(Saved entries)
== Segment start ==

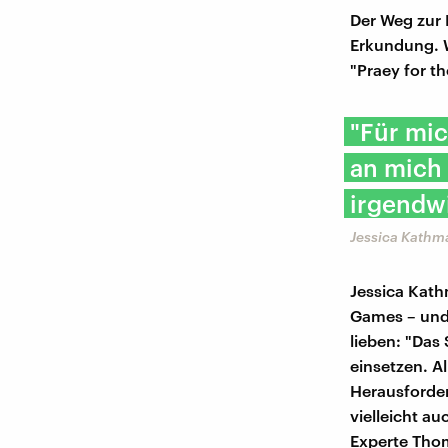
Der Weg zur 
Erkundung. W
"Praey for t
"Für mic
an mich 
irgendw
Jessica Kathm
Jessica Kath
Games – und 
lieben: "Das
einsetzen. Al
Herausforde
vielleicht a
Experte Thom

== Segment end ==

▶ **WHAT NEEDS TO BE DONE**: Please, without any pictures, print each entry exactly.

▶ **TASK SOLUTION**:
Der Weg zur 
Erkundung. W
"Praey for t
"Für mic
an mich 
irgendw
Jessica Kathm
Jessica Kath
Games – und 
lieben: "Das
einsetzen. Al
Herausforde
vielleicht a
Experte Thom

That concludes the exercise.